## Text excerpt
......

By Gary Wade
University of Georgia
The showy white flower clusters, up to 8 inches across, look just like giant snowballs, only without the ice crystals. Landscape designers say these beauties offer a virtual whiteout of flowers.
It looks best when used as a background plant in the perennial border or woodland garden. There, it disappears into the winter landscape, then pops to the foreground in spring to become a focal point of the landscape.
The flowers of Chinese Snowball come in 1- to 1.5-inch florets clustered together in a ball-like structure called a cyme. The flowers emerge green, then gradually fade to pure white.
More colorEventually, the flowers become light brown, persisting on the plant for several weeks. Sometimes a second flush of blooms arrives in late summer. The flowers are commonly cut and used, both fresh and dried, in floral arrangements.
Chinese Snowball viburnum prefers moist, well-drained soils and afternoon shade. It's not drought-tolerant, so it's vital to water it during times of limited rainfall to keep it healthy.
The plant flowers on old wood, so don't prune until after it flowers. Then prune it as necessary to thin out old branches, open up the shrub, reduce height or develop a better shape.
You can rejuvenate old plants by cutting them to the ground. They may not resume flowering, though, for two years after severe pruning.
Chinese Snowball viburnum is sterile. It doesn't produce fruits or seeds. However, it roots easily from summer cuttings.
It's an easy-to-grow showstopper in the middle of spring. In short, it's everything you'd expect a Georgia Gold Medal winner to be in your landscape.
(Gary Wade is a Cooperative Extension horticulturist with the University of Georgia College of Agricultural and Environmental Sciences.)

......

## Data
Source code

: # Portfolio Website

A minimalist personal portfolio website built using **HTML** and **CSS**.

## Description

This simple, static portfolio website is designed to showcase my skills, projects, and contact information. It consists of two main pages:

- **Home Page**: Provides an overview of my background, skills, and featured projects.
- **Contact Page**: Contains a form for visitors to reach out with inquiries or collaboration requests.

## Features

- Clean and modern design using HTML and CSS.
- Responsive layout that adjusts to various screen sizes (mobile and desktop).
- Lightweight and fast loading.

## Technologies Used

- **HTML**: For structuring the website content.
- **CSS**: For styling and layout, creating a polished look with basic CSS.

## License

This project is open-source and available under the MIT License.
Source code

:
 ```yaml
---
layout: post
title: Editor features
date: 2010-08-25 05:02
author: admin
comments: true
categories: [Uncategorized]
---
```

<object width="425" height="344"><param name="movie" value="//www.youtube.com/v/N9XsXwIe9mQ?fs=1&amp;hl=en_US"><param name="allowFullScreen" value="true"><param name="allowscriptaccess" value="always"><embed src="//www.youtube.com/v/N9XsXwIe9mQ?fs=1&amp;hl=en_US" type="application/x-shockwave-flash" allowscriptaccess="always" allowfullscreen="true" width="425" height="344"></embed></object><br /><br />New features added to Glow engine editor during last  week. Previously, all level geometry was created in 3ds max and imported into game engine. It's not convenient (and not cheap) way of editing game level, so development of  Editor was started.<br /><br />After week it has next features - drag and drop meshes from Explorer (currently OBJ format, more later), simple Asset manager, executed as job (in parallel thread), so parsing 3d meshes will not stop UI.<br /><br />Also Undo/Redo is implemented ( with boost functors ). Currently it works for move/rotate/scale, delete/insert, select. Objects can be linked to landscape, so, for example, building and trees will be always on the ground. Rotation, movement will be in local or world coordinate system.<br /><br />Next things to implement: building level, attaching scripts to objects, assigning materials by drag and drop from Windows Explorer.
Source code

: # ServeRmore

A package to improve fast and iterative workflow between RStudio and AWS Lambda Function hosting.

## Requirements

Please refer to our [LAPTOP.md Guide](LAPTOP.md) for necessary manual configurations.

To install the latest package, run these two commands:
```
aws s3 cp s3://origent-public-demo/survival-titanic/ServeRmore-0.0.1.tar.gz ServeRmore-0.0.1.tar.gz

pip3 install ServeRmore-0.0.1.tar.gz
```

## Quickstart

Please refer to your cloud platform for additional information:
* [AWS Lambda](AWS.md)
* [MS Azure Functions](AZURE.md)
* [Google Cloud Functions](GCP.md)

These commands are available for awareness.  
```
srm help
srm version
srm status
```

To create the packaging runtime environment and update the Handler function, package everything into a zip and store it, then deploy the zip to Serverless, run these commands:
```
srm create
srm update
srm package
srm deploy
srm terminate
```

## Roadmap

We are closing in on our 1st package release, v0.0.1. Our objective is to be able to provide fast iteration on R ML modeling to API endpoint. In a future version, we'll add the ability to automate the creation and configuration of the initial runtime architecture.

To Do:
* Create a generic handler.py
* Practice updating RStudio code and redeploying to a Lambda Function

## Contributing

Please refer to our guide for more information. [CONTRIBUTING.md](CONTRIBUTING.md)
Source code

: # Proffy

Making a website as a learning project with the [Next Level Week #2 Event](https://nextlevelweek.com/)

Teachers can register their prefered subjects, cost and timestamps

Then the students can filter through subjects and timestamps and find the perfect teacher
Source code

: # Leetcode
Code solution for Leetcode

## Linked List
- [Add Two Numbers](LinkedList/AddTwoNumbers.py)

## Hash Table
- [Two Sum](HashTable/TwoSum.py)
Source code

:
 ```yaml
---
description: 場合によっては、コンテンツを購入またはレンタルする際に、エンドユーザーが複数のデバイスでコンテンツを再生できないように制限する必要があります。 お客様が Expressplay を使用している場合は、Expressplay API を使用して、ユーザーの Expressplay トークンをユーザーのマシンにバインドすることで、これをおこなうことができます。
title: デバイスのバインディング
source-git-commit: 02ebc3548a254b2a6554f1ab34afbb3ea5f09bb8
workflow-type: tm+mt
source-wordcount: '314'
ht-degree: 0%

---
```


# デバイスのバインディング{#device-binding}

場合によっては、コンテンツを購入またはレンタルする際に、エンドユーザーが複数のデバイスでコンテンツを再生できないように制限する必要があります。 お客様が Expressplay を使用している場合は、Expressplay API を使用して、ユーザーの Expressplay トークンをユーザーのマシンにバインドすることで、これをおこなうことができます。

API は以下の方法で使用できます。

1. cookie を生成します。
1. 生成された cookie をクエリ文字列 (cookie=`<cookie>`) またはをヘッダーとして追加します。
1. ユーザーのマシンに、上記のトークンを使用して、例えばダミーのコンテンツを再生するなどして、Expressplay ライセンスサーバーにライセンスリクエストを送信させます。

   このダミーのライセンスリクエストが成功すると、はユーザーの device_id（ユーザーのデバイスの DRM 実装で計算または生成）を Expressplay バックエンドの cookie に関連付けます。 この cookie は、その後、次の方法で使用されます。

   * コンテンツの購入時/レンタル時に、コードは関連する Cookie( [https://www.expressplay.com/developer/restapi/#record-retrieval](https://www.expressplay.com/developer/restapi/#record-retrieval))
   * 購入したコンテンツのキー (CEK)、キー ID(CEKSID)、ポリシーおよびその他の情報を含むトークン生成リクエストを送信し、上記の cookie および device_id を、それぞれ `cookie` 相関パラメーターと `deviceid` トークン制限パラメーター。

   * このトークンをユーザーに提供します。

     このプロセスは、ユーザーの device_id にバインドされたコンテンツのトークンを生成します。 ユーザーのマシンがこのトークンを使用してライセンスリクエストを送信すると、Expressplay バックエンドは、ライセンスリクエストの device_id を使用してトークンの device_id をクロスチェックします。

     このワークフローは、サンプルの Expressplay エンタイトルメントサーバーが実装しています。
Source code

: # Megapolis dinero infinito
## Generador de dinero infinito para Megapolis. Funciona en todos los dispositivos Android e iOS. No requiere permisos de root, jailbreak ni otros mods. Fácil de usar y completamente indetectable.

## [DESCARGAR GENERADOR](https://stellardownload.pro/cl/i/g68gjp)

......

## What this task involves
In the article on Chinese Snowball viburnum, what color are the flowers when they first emerge?

## Output below
Green